DOCUMENT EXTRACT:
::::::
The gif(4) interface always used MTU of the outgoing interface based on
the routing entries when the outer protocol is IPv4, and IPV6_MINMTU
for IPv6. The latter was required so that packets would not be dropped
in the middle of the IPv6 tunnel endpoints, where path MTU discovery
does not work well.

However, this was confusing and IPV6_MINMTU caused performance penalty
even when the path MTU was obviuosly longer than the minimal value.
The pain point is that there is no way to configure the outer protocol
MTU when it is IPv6, while the MTU looks configurable via the gif interface.

This patch makes gif(4) to use the interface MTU as the outer protocol MTU,
instead of the outgoing interface. The default MTU is 1280, which is
the same as before and the safest value for IPv6. The system administrator
now change the MTU by just using the ifconfig(8) utility.
::::::
YOUR TASKS:
(A) According to the gif(4) MTU note, why was IPV6_MINMTU used when the outer protocol was IPv6? Answer in one to three sentences.
(B) Give everything in the rows from the start down to the line containing "CIM329 Beeswax Milky" as a JSON list of strings, one per line, leaving out blank lines.
The text above and the rows have nothing to do with each other.
::::::
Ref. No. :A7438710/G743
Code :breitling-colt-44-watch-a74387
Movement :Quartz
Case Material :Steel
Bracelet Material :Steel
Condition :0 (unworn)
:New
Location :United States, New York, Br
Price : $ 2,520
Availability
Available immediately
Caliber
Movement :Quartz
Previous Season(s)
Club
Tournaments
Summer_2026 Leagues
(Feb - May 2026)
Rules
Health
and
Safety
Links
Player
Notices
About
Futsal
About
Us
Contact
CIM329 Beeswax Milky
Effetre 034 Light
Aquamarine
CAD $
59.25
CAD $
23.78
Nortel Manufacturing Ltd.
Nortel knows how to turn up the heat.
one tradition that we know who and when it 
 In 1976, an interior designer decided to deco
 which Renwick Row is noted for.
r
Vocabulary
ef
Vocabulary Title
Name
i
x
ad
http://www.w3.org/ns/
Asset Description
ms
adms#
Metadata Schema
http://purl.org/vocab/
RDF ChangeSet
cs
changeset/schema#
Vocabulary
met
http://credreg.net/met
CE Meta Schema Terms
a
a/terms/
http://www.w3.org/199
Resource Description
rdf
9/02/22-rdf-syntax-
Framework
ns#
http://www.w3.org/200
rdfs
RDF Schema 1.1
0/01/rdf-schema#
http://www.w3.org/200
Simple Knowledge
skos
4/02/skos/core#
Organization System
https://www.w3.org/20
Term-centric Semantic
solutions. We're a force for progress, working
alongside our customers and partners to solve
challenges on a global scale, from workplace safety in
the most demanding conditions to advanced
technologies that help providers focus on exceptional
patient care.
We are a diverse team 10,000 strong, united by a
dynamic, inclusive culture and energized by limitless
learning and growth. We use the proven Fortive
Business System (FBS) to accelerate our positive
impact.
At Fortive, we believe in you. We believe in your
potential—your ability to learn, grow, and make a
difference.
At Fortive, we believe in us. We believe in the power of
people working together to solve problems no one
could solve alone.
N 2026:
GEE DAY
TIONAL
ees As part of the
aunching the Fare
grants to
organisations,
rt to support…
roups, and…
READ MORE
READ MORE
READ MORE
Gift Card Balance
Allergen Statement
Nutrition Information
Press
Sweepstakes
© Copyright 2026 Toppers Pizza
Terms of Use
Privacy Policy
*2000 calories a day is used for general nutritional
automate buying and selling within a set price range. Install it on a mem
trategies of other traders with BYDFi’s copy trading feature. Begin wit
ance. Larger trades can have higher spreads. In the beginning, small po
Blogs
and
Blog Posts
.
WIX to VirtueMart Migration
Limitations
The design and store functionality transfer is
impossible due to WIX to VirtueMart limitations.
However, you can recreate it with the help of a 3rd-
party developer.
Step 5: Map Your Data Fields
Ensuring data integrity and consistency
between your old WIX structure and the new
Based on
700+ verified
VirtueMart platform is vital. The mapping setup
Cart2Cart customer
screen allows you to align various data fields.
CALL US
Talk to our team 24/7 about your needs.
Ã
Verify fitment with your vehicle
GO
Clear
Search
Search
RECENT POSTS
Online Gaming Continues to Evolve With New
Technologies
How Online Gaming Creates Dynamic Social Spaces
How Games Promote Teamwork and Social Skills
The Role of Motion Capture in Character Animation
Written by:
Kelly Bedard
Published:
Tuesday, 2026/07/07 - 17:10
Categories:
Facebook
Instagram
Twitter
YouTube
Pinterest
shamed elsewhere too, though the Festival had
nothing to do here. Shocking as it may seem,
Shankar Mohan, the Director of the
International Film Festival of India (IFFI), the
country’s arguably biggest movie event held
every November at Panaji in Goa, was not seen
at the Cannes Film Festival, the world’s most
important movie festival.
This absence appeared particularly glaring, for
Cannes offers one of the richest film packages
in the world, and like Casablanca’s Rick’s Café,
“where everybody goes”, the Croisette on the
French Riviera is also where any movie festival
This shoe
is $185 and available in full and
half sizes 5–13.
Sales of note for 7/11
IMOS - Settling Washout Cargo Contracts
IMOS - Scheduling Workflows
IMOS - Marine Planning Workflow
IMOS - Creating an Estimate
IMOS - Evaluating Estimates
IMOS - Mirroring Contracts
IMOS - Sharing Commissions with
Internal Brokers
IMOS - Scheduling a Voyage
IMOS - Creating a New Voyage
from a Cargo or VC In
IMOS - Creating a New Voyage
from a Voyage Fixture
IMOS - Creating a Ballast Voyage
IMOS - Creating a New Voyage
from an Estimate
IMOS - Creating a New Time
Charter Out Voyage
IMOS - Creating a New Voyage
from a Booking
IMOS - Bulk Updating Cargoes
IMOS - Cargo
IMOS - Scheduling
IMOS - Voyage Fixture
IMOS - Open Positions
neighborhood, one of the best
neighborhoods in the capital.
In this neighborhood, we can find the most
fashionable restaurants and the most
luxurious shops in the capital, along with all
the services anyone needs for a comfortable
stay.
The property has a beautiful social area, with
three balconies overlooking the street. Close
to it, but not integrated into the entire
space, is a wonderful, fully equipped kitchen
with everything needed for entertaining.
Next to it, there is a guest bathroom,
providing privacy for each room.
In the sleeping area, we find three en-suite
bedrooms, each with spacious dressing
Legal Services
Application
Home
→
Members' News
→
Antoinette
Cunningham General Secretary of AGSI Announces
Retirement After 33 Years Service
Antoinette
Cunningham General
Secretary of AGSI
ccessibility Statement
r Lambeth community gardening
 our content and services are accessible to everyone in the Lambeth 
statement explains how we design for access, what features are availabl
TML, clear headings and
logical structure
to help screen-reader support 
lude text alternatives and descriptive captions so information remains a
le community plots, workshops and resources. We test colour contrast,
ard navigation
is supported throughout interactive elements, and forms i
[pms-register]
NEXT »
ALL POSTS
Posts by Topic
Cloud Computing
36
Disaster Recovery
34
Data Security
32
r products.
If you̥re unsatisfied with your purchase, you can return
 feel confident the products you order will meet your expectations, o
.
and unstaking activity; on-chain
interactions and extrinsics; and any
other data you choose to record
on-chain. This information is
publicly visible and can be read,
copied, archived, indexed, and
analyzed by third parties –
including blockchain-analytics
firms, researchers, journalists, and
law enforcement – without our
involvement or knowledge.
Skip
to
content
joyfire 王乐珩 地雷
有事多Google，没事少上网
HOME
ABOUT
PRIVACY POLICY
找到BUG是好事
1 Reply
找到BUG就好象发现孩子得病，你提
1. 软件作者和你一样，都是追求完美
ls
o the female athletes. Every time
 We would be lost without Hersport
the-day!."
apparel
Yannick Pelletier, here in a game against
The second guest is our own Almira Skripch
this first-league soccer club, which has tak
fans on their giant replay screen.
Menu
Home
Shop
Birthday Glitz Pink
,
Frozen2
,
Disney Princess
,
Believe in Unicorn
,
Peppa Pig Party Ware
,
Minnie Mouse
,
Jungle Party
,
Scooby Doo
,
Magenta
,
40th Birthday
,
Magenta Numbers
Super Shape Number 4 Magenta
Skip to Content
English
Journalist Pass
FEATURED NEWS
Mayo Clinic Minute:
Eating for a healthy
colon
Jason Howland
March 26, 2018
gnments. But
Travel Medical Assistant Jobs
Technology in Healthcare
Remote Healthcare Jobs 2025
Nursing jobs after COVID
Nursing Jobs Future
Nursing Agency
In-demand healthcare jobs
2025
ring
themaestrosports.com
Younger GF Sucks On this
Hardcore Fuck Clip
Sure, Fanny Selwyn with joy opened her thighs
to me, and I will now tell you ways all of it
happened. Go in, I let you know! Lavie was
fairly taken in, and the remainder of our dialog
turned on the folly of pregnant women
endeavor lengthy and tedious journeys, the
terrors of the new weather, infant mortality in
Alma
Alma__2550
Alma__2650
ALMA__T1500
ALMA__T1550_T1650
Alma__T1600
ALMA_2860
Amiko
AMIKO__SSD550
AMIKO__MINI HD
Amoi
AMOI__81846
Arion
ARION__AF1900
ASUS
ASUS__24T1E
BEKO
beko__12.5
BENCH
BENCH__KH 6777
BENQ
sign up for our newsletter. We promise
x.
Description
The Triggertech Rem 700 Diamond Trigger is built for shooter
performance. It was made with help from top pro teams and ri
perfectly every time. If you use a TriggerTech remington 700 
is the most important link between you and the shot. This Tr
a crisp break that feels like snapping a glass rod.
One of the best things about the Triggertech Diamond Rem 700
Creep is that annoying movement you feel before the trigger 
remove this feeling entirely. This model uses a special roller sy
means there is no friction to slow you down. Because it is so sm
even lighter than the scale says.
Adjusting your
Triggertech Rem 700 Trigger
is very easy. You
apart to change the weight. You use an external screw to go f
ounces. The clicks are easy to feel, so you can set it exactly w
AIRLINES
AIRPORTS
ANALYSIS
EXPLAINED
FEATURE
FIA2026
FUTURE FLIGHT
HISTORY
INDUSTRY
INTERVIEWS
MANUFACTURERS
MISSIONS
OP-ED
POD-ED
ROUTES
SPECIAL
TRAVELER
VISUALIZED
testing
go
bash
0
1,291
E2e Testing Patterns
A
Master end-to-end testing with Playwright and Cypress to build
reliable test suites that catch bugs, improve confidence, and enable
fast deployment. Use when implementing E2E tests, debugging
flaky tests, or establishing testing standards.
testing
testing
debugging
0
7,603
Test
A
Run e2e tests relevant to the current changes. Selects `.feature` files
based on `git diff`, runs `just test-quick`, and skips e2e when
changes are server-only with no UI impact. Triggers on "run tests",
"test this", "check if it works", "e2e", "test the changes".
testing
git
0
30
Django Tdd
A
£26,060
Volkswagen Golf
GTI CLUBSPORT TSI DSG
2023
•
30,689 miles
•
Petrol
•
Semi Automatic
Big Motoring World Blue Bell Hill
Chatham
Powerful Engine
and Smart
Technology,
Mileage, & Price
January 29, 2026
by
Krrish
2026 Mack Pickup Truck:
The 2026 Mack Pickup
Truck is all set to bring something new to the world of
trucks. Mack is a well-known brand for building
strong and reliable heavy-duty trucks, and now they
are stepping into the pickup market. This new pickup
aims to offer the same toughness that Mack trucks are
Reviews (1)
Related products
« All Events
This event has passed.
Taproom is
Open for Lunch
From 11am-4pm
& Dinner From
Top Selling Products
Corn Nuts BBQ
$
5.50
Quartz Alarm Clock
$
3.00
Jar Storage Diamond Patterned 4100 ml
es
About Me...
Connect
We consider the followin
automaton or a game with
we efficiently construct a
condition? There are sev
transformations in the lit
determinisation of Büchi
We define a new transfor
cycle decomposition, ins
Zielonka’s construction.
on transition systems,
::::::
SOLUTIONS FOR EACH TASK:
(A) IPV6_MINMTU was used so that packets would not be dropped between the IPv6 tunnel endpoints. Path MTU discovery does not work well there.

(B)
[
  "Ref. No. :A7438710/G743",
  "Code :breitling-colt-44-watch-a74387",
  "Movement :Quartz",
  "Case Material :Steel",
  "Bracelet Material :Steel",
  "Condition :0 (unworn)",
  ":New",
  "Location :United States, New York, Br",
  "Price : $ 2,520",
  "Availability",
  "Available immediately",
  "Caliber",
  "Movement :Quartz",
  "Previous Season(s)",
  "Club",
  "Tournaments",
  "Summer_2026 Leagues",
  "(Feb - May 2026)",
  "Rules",
  "Health",
  "and",
  "Safety",
  "Links",
  "Player",
  "Notices",
  "About",
  "Futsal",
  "About",
  "Us",
  "Contact",
  "CIM329 Beeswax Milky"
]